In November 2011, we entered into an amendment of the collaboration agreement with Total with respect to development and commercialization of Biofene for diesel. This represented an expansion of the initial collaboration that the parties established in 2010, and established a global, exclusive collaboration for the development of Biofene for diesel and a framework for the creation of a joint venture to manufacture and commercialize Biofene for diesel. In addition, a limited number of other potential products were subject to development for the joint venture on a non-exclusive basis.

In July 2012, we entered into a further amendment of the collaboration agreement with Total that expanded Total's investment in the Biofene collaboration, incorporated the development of certain joint venture products for use in diesel and jet fuel into the scope of the collaboration, and changed the structure of the funding from Total to include a convertible debt mechanism. Under the new agreements, we issued senior unsecured convertible notes to Total for an aggregate of $30.0 million in new cash in the third quarter of 2012. Further funding will be triggered by Total at annual decision points in mid-2013 and 2014. Upon completion of the research and development program, we and Total would form a joint venture company that would have exclusive rights to produce and market renewable diesel and/or jet fuel. Should Total decide not to pursue commercialization, under certain conditions, it is eligible to recover up to $105 million, payable in March 2017, in the form of cash or in the form of common stock at a conversion price of $7.0682 per share.

Contract Manufacturing

In 2010 and 2011, to support our initial commercial production of Biofene , we entered into contract manufacturing agreements with Biomin, Tate & Lyle and Antibióticos.

We also established contract manufacturing relationships to support conversion of Biofene into finished chemical products. For example, in January 2011, we entered into a production service agreement with Glycotech under which Glycotech performs finishing steps to convert Biofene into squalane, diesel, base oils for industrial lubricants, and other products. In addition, in July 2011, we entered into a contract manufacturing agreement with Albemarle under which Albemarle is to provide toll manufacturing services at its facility in South Carolina and we are obligated to reimburse Albemarle for capital expenditures related to facility modifications required for the services. In February 2012, we entered into an amended and restated agreement with Albemarle, which superseded the original contract manufacturing agreement with Albemarle. The term of the new agreement continues through December 31, 2019. The agreement includes certain obligations for us to pay fixed costs totaling $7.5 million, of which $3.5 million and $4.0 million are payable in 2012 and 2014, respectively. In addition, fixed costs of $2.0 million per quarter are payable in 2013 if we exercise our option to have product manufactured in the facility in 2013. The agreement also includes variable pricing during the contract term. We may seek to enter into additional contract manufacturing arrangements. We expect to work with third parties specializing in particular industries to convert Biofene by simple chemical processes and initially to sell it primarily in the forms of squalane, diesel, base oils for industrial lubricants, and other products.

# # # # #

### WRITTEN PROBLEM 1:
In the Biofene passage, what aggregate amount of new cash did the company receive from Total for the senior unsecured convertible notes issued in the third quarter of 2012?

Dataset entries
# # # # #

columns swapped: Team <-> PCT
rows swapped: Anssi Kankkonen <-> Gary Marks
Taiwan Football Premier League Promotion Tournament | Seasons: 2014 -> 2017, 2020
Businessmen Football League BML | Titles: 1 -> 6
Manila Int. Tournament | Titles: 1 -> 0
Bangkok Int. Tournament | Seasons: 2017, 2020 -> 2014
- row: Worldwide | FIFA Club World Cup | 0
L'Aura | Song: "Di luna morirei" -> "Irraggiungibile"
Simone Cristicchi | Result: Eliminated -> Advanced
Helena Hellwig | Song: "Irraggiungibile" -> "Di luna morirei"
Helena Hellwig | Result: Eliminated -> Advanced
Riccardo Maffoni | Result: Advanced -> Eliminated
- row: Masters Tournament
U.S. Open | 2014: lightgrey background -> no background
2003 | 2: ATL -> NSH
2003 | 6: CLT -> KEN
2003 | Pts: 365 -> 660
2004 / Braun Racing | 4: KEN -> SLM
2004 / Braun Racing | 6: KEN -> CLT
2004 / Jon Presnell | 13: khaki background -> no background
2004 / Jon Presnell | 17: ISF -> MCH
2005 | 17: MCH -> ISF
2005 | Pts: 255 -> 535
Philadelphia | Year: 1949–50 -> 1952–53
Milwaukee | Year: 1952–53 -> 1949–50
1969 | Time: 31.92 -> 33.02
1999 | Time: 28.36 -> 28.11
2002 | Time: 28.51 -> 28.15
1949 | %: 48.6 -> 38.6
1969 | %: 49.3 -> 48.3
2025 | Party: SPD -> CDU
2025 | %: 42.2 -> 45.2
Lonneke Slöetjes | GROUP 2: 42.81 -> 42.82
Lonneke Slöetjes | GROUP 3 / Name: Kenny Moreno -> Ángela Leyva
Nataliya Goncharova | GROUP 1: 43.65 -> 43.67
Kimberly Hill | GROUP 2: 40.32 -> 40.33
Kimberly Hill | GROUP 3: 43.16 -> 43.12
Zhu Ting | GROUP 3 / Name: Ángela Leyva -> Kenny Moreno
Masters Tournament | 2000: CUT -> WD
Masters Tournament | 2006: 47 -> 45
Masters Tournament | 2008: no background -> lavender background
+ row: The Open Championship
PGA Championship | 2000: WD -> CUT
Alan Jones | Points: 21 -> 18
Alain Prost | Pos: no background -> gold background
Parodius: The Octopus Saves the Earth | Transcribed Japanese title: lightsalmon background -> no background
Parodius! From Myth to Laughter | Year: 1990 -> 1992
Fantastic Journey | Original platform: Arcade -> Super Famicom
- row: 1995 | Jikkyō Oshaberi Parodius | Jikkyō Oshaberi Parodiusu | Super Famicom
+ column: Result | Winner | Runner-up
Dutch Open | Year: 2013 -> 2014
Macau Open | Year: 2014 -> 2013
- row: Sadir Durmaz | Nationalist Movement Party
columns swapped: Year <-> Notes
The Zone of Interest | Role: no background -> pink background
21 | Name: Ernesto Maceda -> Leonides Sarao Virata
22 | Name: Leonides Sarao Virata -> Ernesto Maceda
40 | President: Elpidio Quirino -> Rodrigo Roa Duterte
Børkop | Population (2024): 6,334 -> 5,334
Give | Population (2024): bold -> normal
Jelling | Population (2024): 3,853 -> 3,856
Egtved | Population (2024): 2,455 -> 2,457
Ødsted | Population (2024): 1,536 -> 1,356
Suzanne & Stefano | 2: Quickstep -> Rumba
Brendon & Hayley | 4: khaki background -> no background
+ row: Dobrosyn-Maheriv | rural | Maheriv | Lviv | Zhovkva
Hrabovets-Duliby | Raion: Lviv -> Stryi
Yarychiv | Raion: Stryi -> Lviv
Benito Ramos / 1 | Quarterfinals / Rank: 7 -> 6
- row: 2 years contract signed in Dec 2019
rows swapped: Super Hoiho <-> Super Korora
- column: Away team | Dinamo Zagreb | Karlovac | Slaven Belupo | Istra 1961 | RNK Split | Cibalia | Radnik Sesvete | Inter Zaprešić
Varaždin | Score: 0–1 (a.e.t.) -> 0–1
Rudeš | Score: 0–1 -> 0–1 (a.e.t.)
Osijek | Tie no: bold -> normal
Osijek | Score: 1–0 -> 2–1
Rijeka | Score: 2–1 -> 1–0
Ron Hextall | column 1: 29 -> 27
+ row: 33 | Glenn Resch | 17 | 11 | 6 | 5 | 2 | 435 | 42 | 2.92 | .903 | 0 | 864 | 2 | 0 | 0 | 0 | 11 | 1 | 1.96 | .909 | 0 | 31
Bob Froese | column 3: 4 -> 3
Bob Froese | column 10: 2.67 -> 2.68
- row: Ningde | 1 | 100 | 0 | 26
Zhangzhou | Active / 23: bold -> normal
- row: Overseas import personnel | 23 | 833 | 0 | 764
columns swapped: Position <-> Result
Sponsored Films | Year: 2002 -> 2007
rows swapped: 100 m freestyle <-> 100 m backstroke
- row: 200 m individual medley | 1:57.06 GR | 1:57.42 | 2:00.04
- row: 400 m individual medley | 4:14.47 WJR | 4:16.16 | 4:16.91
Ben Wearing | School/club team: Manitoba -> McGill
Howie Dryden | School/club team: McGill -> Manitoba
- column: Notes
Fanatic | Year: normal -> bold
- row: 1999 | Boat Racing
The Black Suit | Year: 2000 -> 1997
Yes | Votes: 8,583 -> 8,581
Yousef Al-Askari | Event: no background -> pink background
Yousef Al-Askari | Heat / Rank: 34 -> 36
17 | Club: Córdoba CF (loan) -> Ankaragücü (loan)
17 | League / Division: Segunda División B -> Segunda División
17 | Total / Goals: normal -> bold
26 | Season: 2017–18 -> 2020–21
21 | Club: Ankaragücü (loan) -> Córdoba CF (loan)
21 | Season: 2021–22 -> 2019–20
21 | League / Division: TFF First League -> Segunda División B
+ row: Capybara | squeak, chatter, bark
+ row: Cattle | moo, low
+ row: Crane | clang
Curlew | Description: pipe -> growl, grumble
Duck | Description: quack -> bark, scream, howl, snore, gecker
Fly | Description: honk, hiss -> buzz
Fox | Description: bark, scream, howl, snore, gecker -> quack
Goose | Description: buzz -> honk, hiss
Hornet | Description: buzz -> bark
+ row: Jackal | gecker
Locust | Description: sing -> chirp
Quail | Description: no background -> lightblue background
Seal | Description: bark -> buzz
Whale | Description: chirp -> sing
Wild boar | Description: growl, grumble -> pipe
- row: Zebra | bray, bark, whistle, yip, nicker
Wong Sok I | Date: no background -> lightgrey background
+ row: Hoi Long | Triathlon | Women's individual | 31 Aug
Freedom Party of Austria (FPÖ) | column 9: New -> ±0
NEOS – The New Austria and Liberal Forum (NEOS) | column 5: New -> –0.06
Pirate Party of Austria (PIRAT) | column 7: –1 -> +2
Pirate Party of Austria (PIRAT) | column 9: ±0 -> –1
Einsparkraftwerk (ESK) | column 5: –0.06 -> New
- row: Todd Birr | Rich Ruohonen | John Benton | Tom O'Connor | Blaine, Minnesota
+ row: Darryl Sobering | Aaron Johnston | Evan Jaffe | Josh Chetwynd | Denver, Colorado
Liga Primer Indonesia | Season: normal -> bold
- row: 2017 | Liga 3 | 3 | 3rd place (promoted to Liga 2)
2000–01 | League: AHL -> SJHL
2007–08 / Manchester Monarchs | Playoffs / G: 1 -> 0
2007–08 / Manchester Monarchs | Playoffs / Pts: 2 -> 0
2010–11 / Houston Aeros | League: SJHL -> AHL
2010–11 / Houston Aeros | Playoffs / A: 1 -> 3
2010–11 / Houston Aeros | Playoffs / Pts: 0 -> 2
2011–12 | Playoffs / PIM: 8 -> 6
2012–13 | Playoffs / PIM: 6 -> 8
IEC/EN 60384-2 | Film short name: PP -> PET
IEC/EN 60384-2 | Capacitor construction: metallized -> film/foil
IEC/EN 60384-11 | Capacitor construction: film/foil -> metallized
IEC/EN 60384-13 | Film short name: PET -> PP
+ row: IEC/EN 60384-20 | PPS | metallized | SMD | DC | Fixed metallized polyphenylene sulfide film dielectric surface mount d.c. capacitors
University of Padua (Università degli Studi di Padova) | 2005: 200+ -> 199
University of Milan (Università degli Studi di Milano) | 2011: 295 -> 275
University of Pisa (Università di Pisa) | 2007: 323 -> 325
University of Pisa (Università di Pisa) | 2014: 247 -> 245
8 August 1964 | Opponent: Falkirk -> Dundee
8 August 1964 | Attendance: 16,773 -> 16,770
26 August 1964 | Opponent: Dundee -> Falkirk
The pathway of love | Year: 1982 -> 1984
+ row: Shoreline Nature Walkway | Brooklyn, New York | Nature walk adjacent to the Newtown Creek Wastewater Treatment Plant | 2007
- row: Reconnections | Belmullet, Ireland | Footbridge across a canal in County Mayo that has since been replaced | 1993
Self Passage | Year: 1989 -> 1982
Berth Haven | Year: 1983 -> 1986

# # # # #

### WRITTEN PROBLEM 2:
Report how many lines in the rows contain the string "loan", counting case-sensitively. Give only the number.

### COMPLETE ANSWER 1:
$30.0 million.

### COMPLETE ANSWER 2:
2